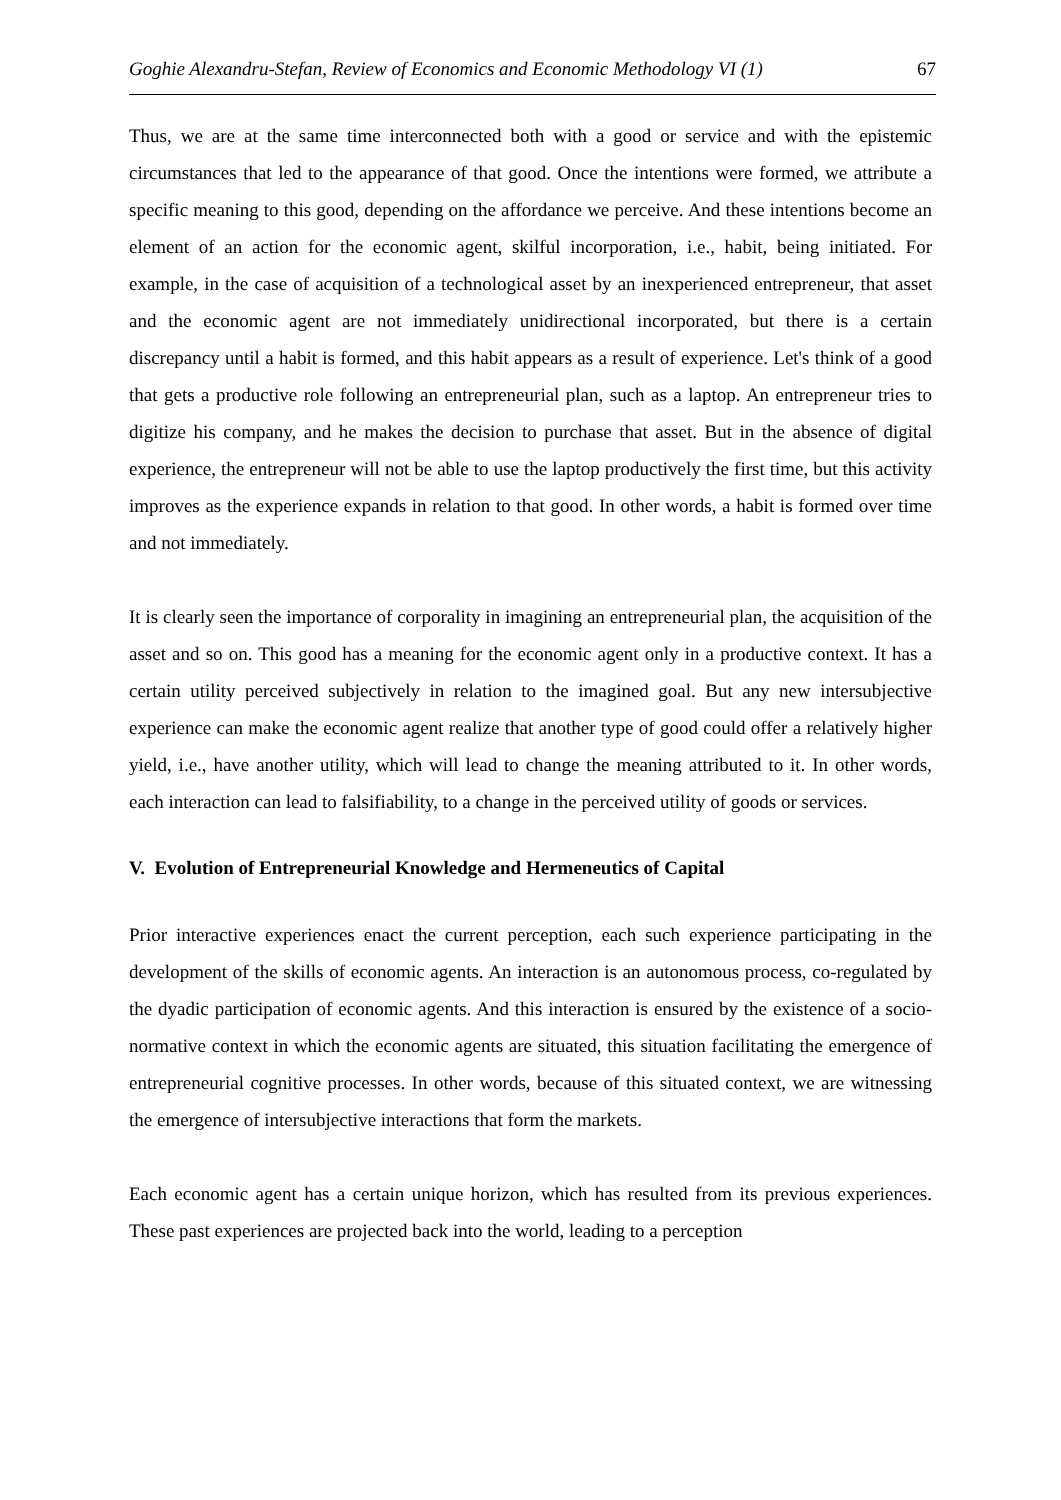Goghie Alexandru-Stefan, Review of Economics and Economic Methodology VI (1) 67
Thus, we are at the same time interconnected both with a good or service and with the epistemic circumstances that led to the appearance of that good. Once the intentions were formed, we attribute a specific meaning to this good, depending on the affordance we perceive. And these intentions become an element of an action for the economic agent, skilful incorporation, i.e., habit, being initiated. For example, in the case of acquisition of a technological asset by an inexperienced entrepreneur, that asset and the economic agent are not immediately unidirectional incorporated, but there is a certain discrepancy until a habit is formed, and this habit appears as a result of experience. Let's think of a good that gets a productive role following an entrepreneurial plan, such as a laptop. An entrepreneur tries to digitize his company, and he makes the decision to purchase that asset. But in the absence of digital experience, the entrepreneur will not be able to use the laptop productively the first time, but this activity improves as the experience expands in relation to that good. In other words, a habit is formed over time and not immediately.
It is clearly seen the importance of corporality in imagining an entrepreneurial plan, the acquisition of the asset and so on. This good has a meaning for the economic agent only in a productive context. It has a certain utility perceived subjectively in relation to the imagined goal. But any new intersubjective experience can make the economic agent realize that another type of good could offer a relatively higher yield, i.e., have another utility, which will lead to change the meaning attributed to it. In other words, each interaction can lead to falsifiability, to a change in the perceived utility of goods or services.
V. Evolution of Entrepreneurial Knowledge and Hermeneutics of Capital
Prior interactive experiences enact the current perception, each such experience participating in the development of the skills of economic agents. An interaction is an autonomous process, co-regulated by the dyadic participation of economic agents. And this interaction is ensured by the existence of a socio-normative context in which the economic agents are situated, this situation facilitating the emergence of entrepreneurial cognitive processes. In other words, because of this situated context, we are witnessing the emergence of intersubjective interactions that form the markets.
Each economic agent has a certain unique horizon, which has resulted from its previous experiences. These past experiences are projected back into the world, leading to a perception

§ §

Nothing but the lines from the first line of the listing above to the line containing "Thus, we are" should appear in the answer, each one exact and with no pictures.

### SOLUTION FOR THIS PROBLEM
Goghie Alexandru-Stefan, Review of Economics and Economic Methodology VI (1) 67
Thus, we are at the same time interconnected both with a good or service and with the epistemic circumstances that led to the appearance of that good. Once the intentions were formed, we attribute a specific meaning to this good, depending on the affordance we perceive. And these intentions become an element of an action for the economic agent, skilful incorporation, i.e., habit, being initiated. For example, in the case of acquisition of a technological asset by an inexperienced entrepreneur, that asset and the economic agent are not immediately unidirectional incorporated, but there is a certain discrepancy until a habit is formed, and this habit appears as a result of experience. Let's think of a good that gets a productive role following an entrepreneurial plan, such as a laptop. An entrepreneur tries to digitize his company, and he makes the decision to purchase that asset. But in the absence of digital experience, the entrepreneur will not be able to use the laptop productively the first time, but this activity improves as the experience expands in relation to that good. In other words, a habit is formed over time and not immediately.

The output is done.